■ Source text
Mavis Hawa Koomson (born 3 February 1966) is a Ghanaian politician and educationist. She is the Member of Parliament for Awutu Senya East Constituency and doubles as the Minister of Special Development Initiatives. She was appointed by President of Ghana Nana Akuffo-Addo on 10 January 2017 as Minister of Special Development Initiatives.

Early life and education 
Koomson hails from Salaga in the Savannah Region of Ghana and was born on 3 February 1966. She had her training college education at the Bimbilla Training College. She holds a diploma and a bachelor's degree in Basic Education from the University Education Winneba. She has earned a master's degree, postgraduate diploma in public administration (CPA) and postgraduate diploma in public administration (DPA) from Ghana Institute of Management and Public Administration (GIMPA).

Career 
Koomson was a teacher by profession, occupying various positions including head teacher, assistant superintendent and Principal superintendent. She was also president of Gender Unit of the Ghana National Association of Teachers Ladies Association (GNATLAS) Sekondi local, treasurer for GNATLAS (Western Region) and secretary for GNATLAS (Takoradi local).

Politics 
Koomson is a member of the New Patriotic Party. She is currently the Member of Parliament for Awutu Senya East Constituency in the Central Region of Ghana.

Cabinet minister 
In May 2017, President Nana Akufo-Addo named Mavis Hawa Koomson as part of nineteen ministers who would form his cabinet. The names of the 19 ministers were submitted to the Parliament of Ghana and announced by the Speaker of the House, Rt. Hon. Prof. Mike Ocquaye. As a Cabinet minister, Mavis Hawa Koomson is part of the inner circle of the president and is to aid in key decision-making activities in the country. She is currently the Minister for Fisheries and Aquaculture Development.

■ Written problem a
In the rows below, turn the lines from the one containing "Page size: 2001x1125." through the one containing "picture [249, 0, 1750, 1125]", inclusive, into a JSON list of strings with one string per line and blank lines omitted.

■ Given records
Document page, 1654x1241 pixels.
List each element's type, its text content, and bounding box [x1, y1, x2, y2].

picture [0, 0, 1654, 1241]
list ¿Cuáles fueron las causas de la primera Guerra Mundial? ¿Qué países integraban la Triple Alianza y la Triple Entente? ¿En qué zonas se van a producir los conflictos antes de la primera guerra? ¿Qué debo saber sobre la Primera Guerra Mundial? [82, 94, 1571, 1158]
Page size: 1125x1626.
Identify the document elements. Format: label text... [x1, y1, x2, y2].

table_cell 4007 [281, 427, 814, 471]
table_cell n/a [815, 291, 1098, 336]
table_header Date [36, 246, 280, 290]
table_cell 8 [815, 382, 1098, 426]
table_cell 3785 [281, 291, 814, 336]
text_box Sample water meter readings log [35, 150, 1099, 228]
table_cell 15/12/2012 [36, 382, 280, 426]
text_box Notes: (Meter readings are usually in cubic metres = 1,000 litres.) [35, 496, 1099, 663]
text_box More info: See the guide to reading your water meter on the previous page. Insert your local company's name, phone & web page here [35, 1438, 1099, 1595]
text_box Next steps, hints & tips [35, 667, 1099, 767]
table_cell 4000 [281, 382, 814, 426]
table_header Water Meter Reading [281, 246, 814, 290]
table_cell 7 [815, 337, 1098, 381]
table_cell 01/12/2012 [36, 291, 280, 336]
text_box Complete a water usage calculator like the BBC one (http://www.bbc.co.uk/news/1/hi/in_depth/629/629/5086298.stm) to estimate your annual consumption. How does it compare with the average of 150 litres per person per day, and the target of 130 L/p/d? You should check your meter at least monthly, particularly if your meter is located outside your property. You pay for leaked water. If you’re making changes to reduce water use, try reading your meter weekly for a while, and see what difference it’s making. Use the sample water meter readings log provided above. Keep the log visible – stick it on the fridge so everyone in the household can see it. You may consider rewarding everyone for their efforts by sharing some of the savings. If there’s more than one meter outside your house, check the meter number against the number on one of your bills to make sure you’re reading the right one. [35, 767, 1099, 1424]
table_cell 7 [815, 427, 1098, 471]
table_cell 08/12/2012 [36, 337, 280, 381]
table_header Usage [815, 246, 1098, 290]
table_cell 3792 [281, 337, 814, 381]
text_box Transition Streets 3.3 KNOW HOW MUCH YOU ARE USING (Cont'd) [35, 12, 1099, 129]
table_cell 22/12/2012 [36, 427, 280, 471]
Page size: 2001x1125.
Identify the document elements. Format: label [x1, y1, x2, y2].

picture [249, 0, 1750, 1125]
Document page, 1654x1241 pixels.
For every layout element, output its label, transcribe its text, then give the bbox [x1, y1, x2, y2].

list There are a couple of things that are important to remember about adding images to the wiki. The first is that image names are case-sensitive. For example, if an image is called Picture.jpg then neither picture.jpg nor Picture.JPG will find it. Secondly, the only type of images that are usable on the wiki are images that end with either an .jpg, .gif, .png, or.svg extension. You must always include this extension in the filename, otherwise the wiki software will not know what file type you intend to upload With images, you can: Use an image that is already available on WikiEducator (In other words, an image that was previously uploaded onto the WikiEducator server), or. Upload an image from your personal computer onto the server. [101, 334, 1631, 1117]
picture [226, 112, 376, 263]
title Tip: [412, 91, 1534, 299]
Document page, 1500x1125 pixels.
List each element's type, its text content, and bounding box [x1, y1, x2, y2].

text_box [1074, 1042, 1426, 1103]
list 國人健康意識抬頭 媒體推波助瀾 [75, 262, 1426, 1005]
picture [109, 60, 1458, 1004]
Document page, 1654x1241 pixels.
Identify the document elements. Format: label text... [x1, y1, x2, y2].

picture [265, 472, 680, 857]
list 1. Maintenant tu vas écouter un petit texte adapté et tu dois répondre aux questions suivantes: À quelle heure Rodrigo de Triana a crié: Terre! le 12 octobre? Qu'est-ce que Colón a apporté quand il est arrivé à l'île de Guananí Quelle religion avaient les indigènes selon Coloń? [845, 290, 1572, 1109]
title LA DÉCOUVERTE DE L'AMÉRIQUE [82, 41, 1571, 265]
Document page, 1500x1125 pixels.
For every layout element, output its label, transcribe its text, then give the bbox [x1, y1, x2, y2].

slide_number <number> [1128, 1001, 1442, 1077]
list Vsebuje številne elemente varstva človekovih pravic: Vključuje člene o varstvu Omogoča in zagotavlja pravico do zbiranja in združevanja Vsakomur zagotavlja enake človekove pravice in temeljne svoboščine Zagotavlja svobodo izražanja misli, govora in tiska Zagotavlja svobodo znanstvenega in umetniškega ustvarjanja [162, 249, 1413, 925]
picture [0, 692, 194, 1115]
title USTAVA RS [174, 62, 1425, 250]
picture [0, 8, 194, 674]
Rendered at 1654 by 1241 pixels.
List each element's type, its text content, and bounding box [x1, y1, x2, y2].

■ Written problem b
Copy out the Mavis Hawa Koomson biography above in full, word for word.

■ Exercise response a
[
  "Page size: 2001x1125.",
  "Identify the document elements. Format: label [x1, y1, x2, y2].",
  "picture [249, 0, 1750, 1125]"
]

■ Exercise response b
Mavis Hawa Koomson (born 3 February 1966) is a Ghanaian politician and educationist. She is the Member of Parliament for Awutu Senya East Constituency and doubles as the Minister of Special Development Initiatives. She was appointed by President of Ghana Nana Akuffo-Addo on 10 January 2017 as Minister of Special Development Initiatives.

Early life and education 
Koomson hails from Salaga in the Savannah Region of Ghana and was born on 3 February 1966. She had her training college education at the Bimbilla Training College. She holds a diploma and a bachelor's degree in Basic Education from the University Education Winneba. She has earned a master's degree, postgraduate diploma in public administration (CPA) and postgraduate diploma in public administration (DPA) from Ghana Institute of Management and Public Administration (GIMPA).

Career 
Koomson was a teacher by profession, occupying various positions including head teacher, assistant superintendent and Principal superintendent. She was also president of Gender Unit of the Ghana National Association of Teachers Ladies Association (GNATLAS) Sekondi local, treasurer for GNATLAS (Western Region) and secretary for GNATLAS (Takoradi local).

Politics 
Koomson is a member of the New Patriotic Party. She is currently the Member of Parliament for Awutu Senya East Constituency in the Central Region of Ghana.

Cabinet minister 
In May 2017, President Nana Akufo-Addo named Mavis Hawa Koomson as part of nineteen ministers who would form his cabinet. The names of the 19 ministers were submitted to the Parliament of Ghana and announced by the Speaker of the House, Rt. Hon. Prof. Mike Ocquaye. As a Cabinet minister, Mavis Hawa Koomson is part of the inner circle of the president and is to aid in key decision-making activities in the country. She is currently the Minister for Fisheries and Aquaculture Development.